We had had a hot, muggy summer, prior to the power outage.  We normally got two air-conditioned breaks in our eight-hour shifts of working with hot vinyl, but every previous manager had agreed to a third, when the weather got bad.  Not Bill!  No F**kin’ way!  A contract’s a contract!  Union executive contacted the Labor Board, who showed up with books of Government regs.  It was so hot and sticky that we had the legal right to a ten-minute break every hour….and Bill had to ensure it was given, and documented.

Eight PM on an August evening is not dark.  When the power died, we did what we could to prevent fires, and other problems, then trickled outside to sit on benches and picnic tables.  We’d been out there for about a half-hour, when our fearless leader showed up.  He checked that protocols had been followed, and gave us what information he had, and a little pep-talk about getting right back to work, as soon as the power came back on.

He took a couple of cell phone calls, and another half-hour later announced, “Well, I guess the power’s not coming back on.  You guys all go home.”  Somebody said, “Well, at least we get paid for the whole shift.” And Grumpy Smurf lashed out again.  “No F**kin’ way!  It’s not my fault the plant can’t run!  You don’t work, you don’t get paid!”

The next day, the union president visited him and showed him a copy of the contract, with a Short Workweek clause, which guaranteed that we would be paid from a special, slowly increasing fund.

I carefully drove 5 Km. home, through a city with neither traffic lights, nor streetlights.  I joined a wife and son in a living room well-stocked with candles, and indulged in more conversation than since the invention of TV.  Well after midnight, just as we were thinking of pulling out a board game, and playing Yahtzee or Monopoly by candlelight, civilization returned in a rush.

When the axe finally fell on me a year later, I tried to access the above fund, to top up my unemployment benefits but, being one of the last to go, I found it empty and plundered by those who had preceded me.  I needed to find a job, fast!

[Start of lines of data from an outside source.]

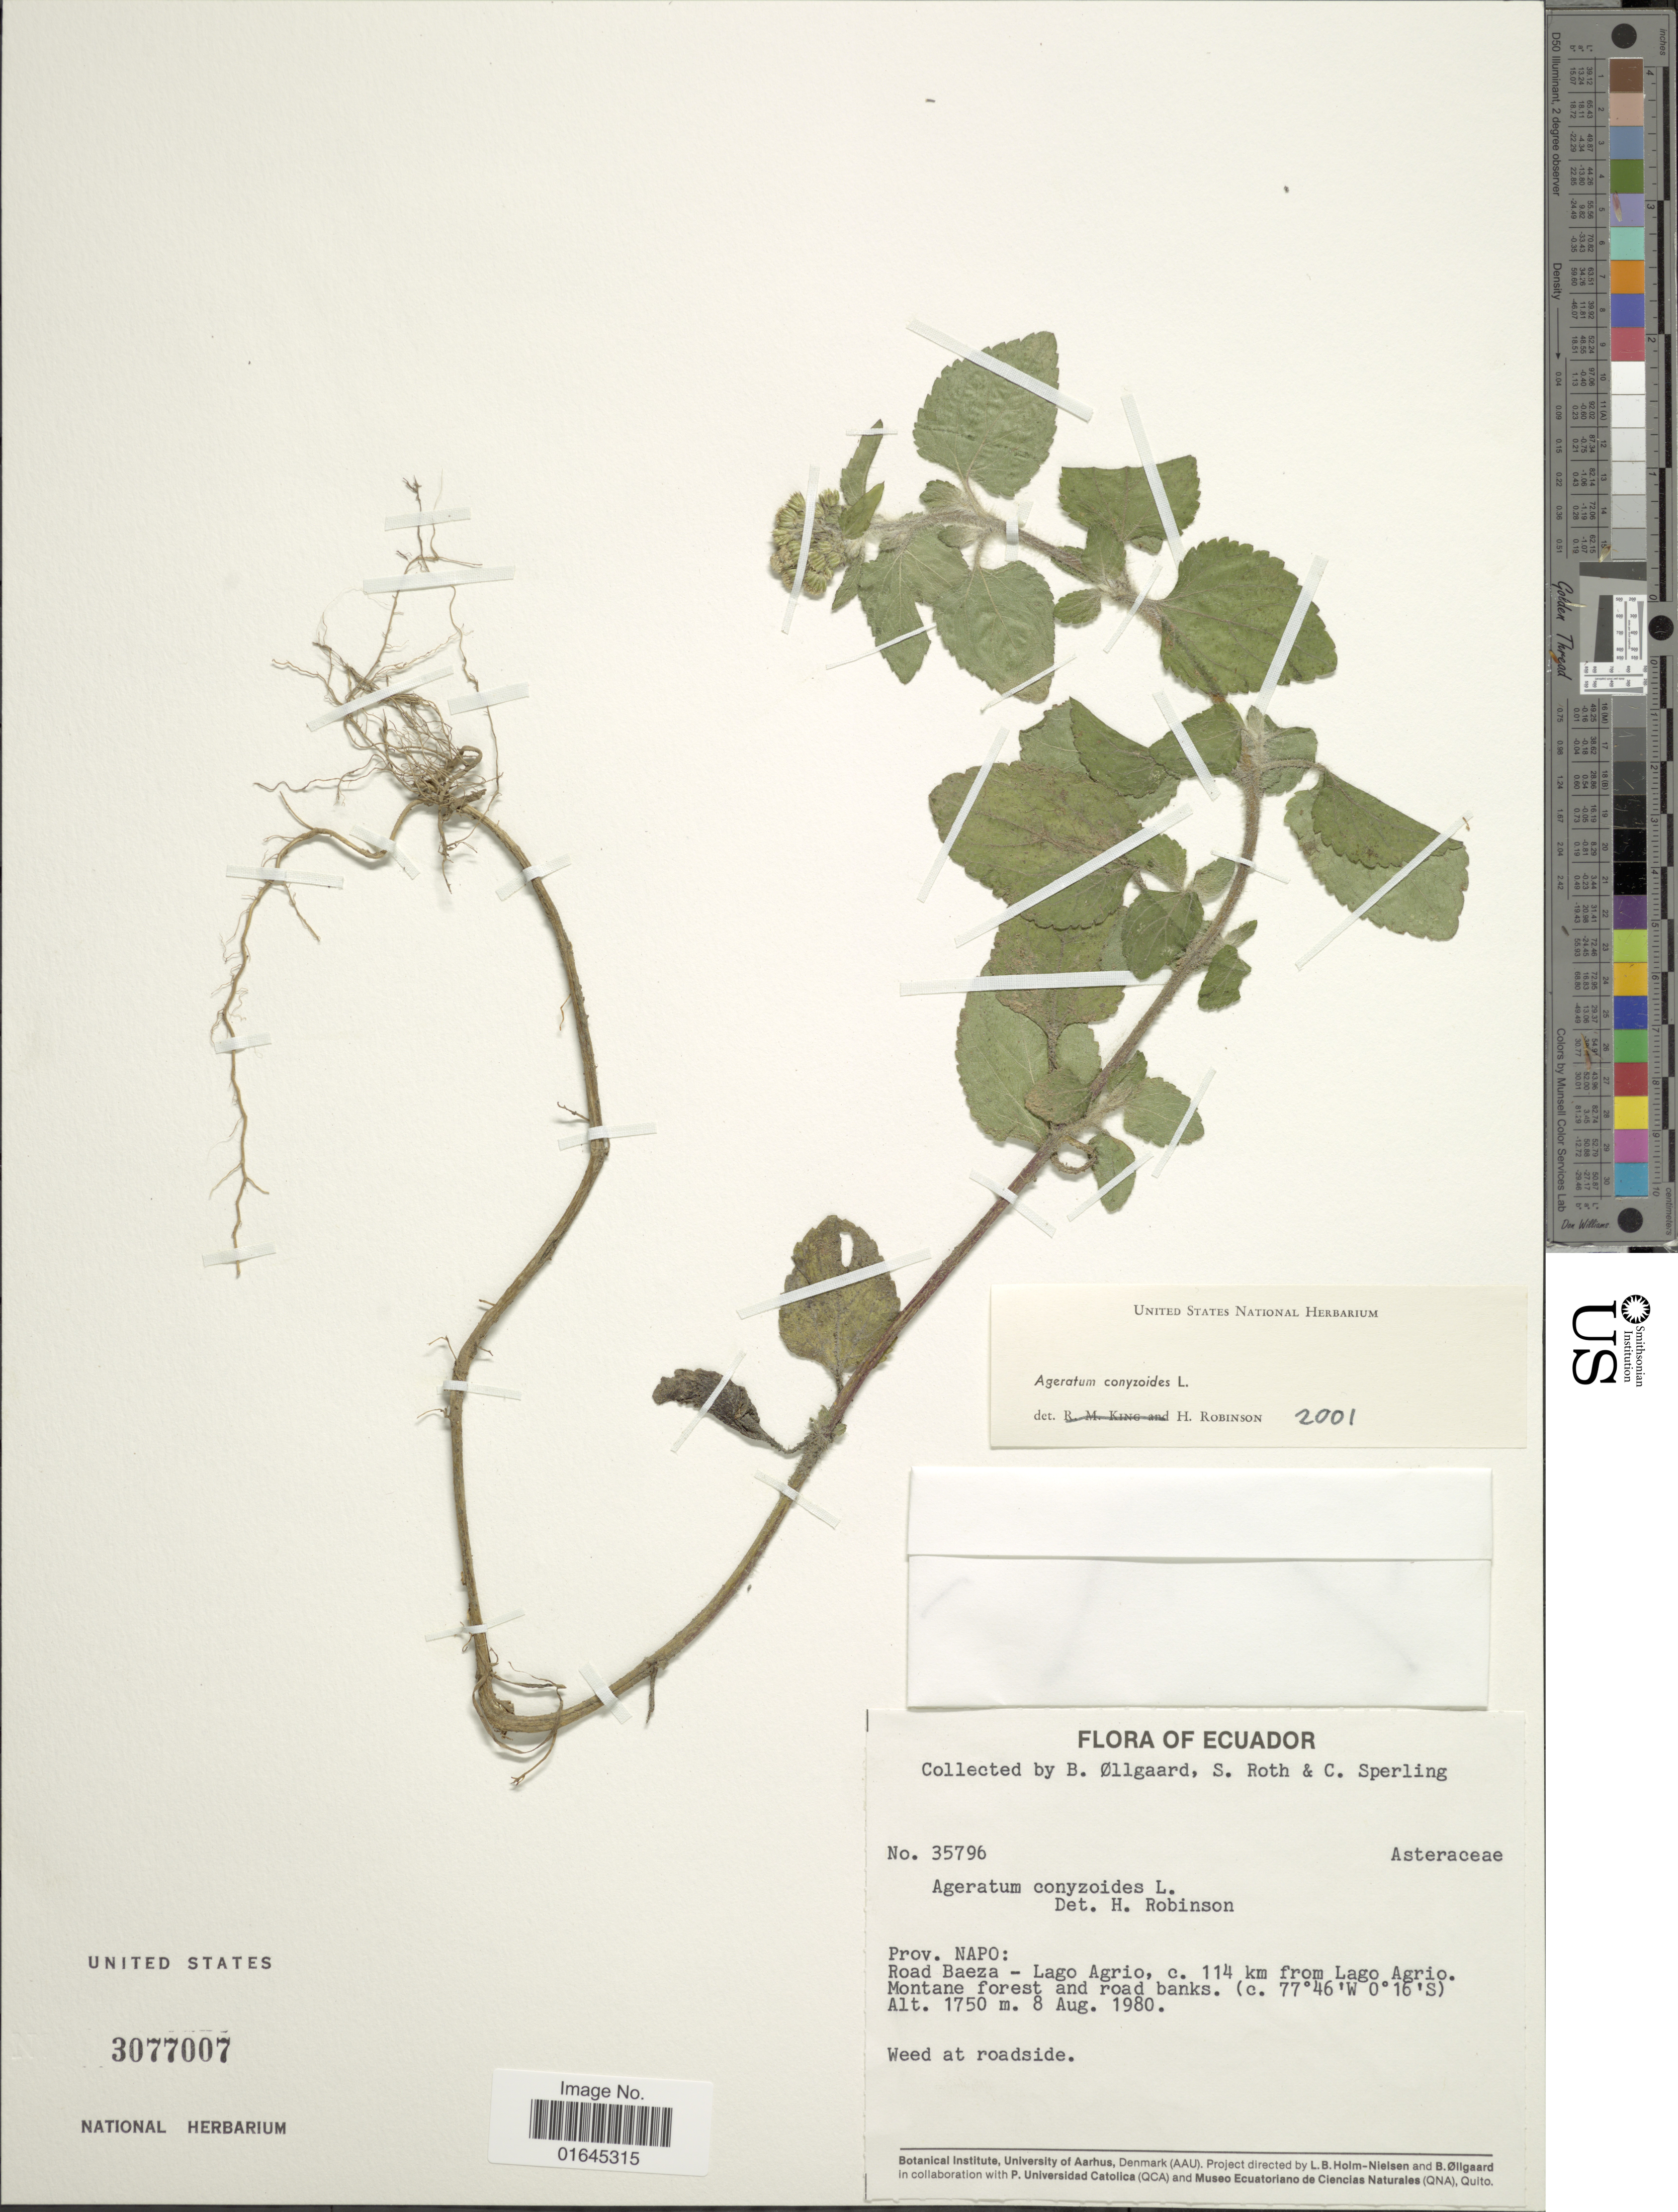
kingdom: Plantae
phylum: Tracheophyta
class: Magnoliopsida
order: Asterales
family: Asteraceae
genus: Ageratum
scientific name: Ageratum conyzoides subsp. conyzoides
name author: L.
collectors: B. Øllgaard, S. Roth & C. Sperling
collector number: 35796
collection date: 1980-08-08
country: Ecuador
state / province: Napo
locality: Road Baeza - Lago Agrio, c. 114 km from Lago Agrio. Montane forest and road banks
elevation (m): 1750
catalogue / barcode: US 3077007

Bill was perhaps, the most ineffectual, adversarial Plant Manager I’d ever worked with.  The Peter Principle had allowed him to bob up to the level of his incompetence several times.  It didn’t take a power stoppage to show that he was uninformed, and poorly trained for his position.  He was in the dark, even before the lights went out, and he kept those around him in the same condition.

Previous corporate decisions and policies had already doomed my plant and my job, but Billy-boy didn’t do them any extra favors.

Where were you when the lights went out?  In a part of the country or the world where you didn’t even notice?  Did you, or someone you know, have a baby nine months later?  A lot of folks did!  No Yahtzee boards or candles, I guess.